[Opening READING TEXT section]

Mon, 03/21/2022 - 16:41
Irina Lakshin's ceramic sculpture "Headache #2" is emblematic of the variety of work on display at Mark Borghi Fine Art's juried exhibition of contemporary art "Insta-Select V. 2."
Courtesy of Mark Borghi

Although Mark Borghi has made a name for his galleries by showing works by some of the leading names in mid-20th-century art, he has always kept an eye out for notable newcomers.

Now, in his Sag Harbor gallery, the latter tradition continues with the second version of "Insta-Select," an exhibition culled from an open call to artists by a curatorial committee. According to the gallery, the group's criteria were "formalist achievement and conceptual ingenuity."

The first show was mounted in New York City. In Sag Harbor, the of-the-moment sensibility seems transposed from an edgier contemporary art fair booth. The works are startling in their purposefully cacophonous display, defying us to lose them in some kind of broader harmony. As suggested, this operates in their favor, as each piece jumps off the wall and into our apprehension. 

The artists vary in gender, ethnicity, and base of operations. A few are even local in the mix of 39 representations of styles, mediums, and viewpoints: Abhishek Tuiwala, Alan Neider, Albert Simpson, Alison Causer, Allison Hudson, Bill Rybak, Bradley Narduzzi Rex, Carol Ross, Chris Kelly, Daniel Neumann, Debbie Zilili, Diane Novetsky, Edreys Wajed, Elizabeth Karsch, Emily Rudnick, Erin Parsch, Fern Apfel, Frank Born, Hayley Youngs, Helena Gorey, Hiroshi Shafer, Ilknur Demirkoparan, Irina Lakshin, Javier Ruiz-Lopez, Jeffrey Ackerman, Jennifer Pochinski, Kelly Chuning, Lamar Jones, M. Zil, Mark William Wilson, Matt Magee, Miles Jaffe, Parme Marin, Patricia Tewes Richards, Robert Forman, Russ Rubin, Shannon Blanton, Stephen Wysocki, and Victor Raul Garcia.

[Closing READING TEXT section]
[Opening RECORDS section]

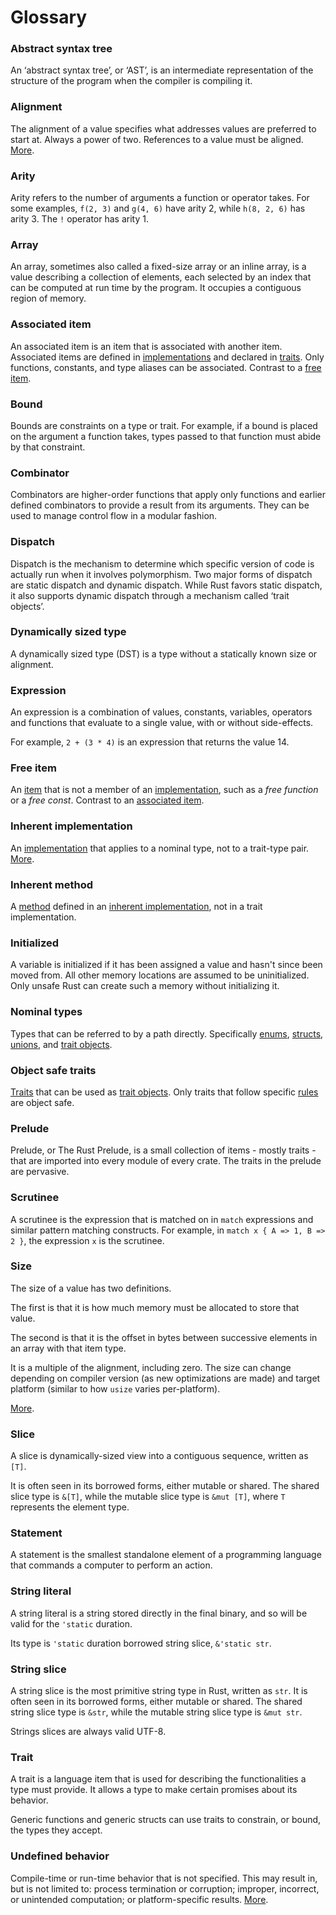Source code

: # Glossary

### Abstract syntax tree

An ‘abstract syntax tree’, or ‘AST’, is an intermediate representation of
the structure of the program when the compiler is compiling it.

### Alignment

The alignment of a value specifies what addresses values are preferred to
start at. Always a power of two. References to a value must be aligned.
[More][alignment].

### Arity

Arity refers to the number of arguments a function or operator takes.
For some examples, `f(2, 3)` and `g(4, 6)` have arity 2, while `h(8, 2, 6)`
has arity 3. The `!` operator has arity 1.

### Array

An array, sometimes also called a fixed-size array or an inline array, is a value
describing a collection of elements, each selected by an index that can be computed
at run time by the program. It occupies a contiguous region of memory.

### Associated item

An associated item is an item that is associated with another item. Associated
items are defined in [implementations] and declared in [traits]. Only
functions, constants, and type aliases can be associated. Contrast to a [free
item].

### Bound

Bounds are constraints on a type or trait. For example, if a bound
is placed on the argument a function takes, types passed to that function
must abide by that constraint.

### Combinator

Combinators are higher-order functions that apply only functions and
earlier defined combinators to provide a result from its arguments.
They can be used to manage control flow in a modular fashion.

### Dispatch

Dispatch is the mechanism to determine which specific version of code is actually
run when it involves polymorphism. Two major forms of dispatch are static dispatch and
dynamic dispatch. While Rust favors static dispatch, it also supports dynamic dispatch
through a mechanism called ‘trait objects’.

### Dynamically sized type

A dynamically sized type (DST) is a type without a statically known size or alignment.

### Expression

An expression is a combination of values, constants, variables, operators
and functions that evaluate to a single value, with or without side-effects.

For example, `2 + (3 * 4)` is an expression that returns the value 14.

### Free item

An [item] that is not a member of an [implementation], such as a *free
function* or a *free const*. Contrast to an [associated item].

### Inherent implementation

An [implementation] that applies to a nominal type, not to a trait-type pair.
[More][inherent implementation].

### Inherent method

A [method] defined in an [inherent implementation], not in a trait
implementation.

### Initialized

A variable is initialized if it has been assigned a value and hasn't since been
moved from. All other memory locations are assumed to be uninitialized. Only
unsafe Rust can create such a memory without initializing it.

### Nominal types

Types that can be referred to by a path directly. Specifically [enums],
[structs], [unions], and [trait objects].

### Object safe traits

[Traits] that can be used as [trait objects]. Only traits that follow specific
[rules][object safety] are object safe.

### Prelude

Prelude, or The Rust Prelude, is a small collection of items - mostly traits - that are
imported into every module of every crate. The traits in the prelude are pervasive.

### Scrutinee

A scrutinee is the expression that is matched on in `match` expressions and
similar pattern matching constructs. For example, in `match x { A => 1, B => 2 }`,
the expression `x` is the scrutinee.

### Size

The size of a value has two definitions.

The first is that it is how much memory must be allocated to store that value.

The second is that it is the offset in bytes between successive elements in an
array with that item type.

It is a multiple of the alignment, including zero. The size can change
depending on compiler version (as new optimizations are made) and target
platform (similar to how `usize` varies per-platform).

[More][alignment].

### Slice

A slice is dynamically-sized view into a contiguous sequence, written as `[T]`.

It is often seen in its borrowed forms, either mutable or shared. The shared
slice type is `&[T]`, while the mutable slice type is `&mut [T]`, where `T` represents
the element type.

### Statement

A statement is the smallest standalone element of a programming language
that commands a computer to perform an action.

### String literal

A string literal is a string stored directly in the final binary, and so will be
valid for the `'static` duration.

Its type is `'static` duration borrowed string slice, `&'static str`.

### String slice

A string slice is the most primitive string type in Rust, written as `str`. It is
often seen in its borrowed forms, either mutable or shared. The shared
string slice type is `&str`, while the mutable string slice type is `&mut str`.

Strings slices are always valid UTF-8.

### Trait

A trait is a language item that is used for describing the functionalities a type must provide.
It allows a type to make certain promises about its behavior.

Generic functions and generic structs can use traits to constrain, or bound, the types they accept.

### Undefined behavior

Compile-time or run-time behavior that is not specified. This may result in,
but is not limited to: process termination or corruption; improper, incorrect,
or unintended computation; or platform-specific results.
[More][undefined-behavior].

[alignment]: ../type-layout.md#size-and-alignment
[associated item]: #associated-item
[enums]: ../items/enumerations.md
[free item]: #free-item
[implementation]: ../items/implementations.md
[implementations]: ../items/implementations.md
[inherent implementation]: ../items/implementations.md#inherent-implementations
[item]: ../items.md
[method]: ../items/associated-items.md#methods
[object safety]: ../items/traits.md#object-safety
[structs]: ../items/structs.md
[trait objects]: ../types/trait-object.md
[traits]: ../items/traits.md
[undefined-behavior]: ../behavior-considered-undefined.md
[unions]: ../items/unions.md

[Closing RECORDS section]

— WORK TO COMPLETE —
Condense the paragraph of the exhibition review that begins "Now, in his Sag Harbor gallery" into a single sentence that keeps its main facts.

— RESPONSE —
Continuing Mark Borghi's practice of showing newcomers, his Sag Harbor gallery presents the second version of "Insta-Select," an exhibition chosen by a curatorial committee from an open call to artists, using the criteria of "formalist achievement and conceptual ingenuity."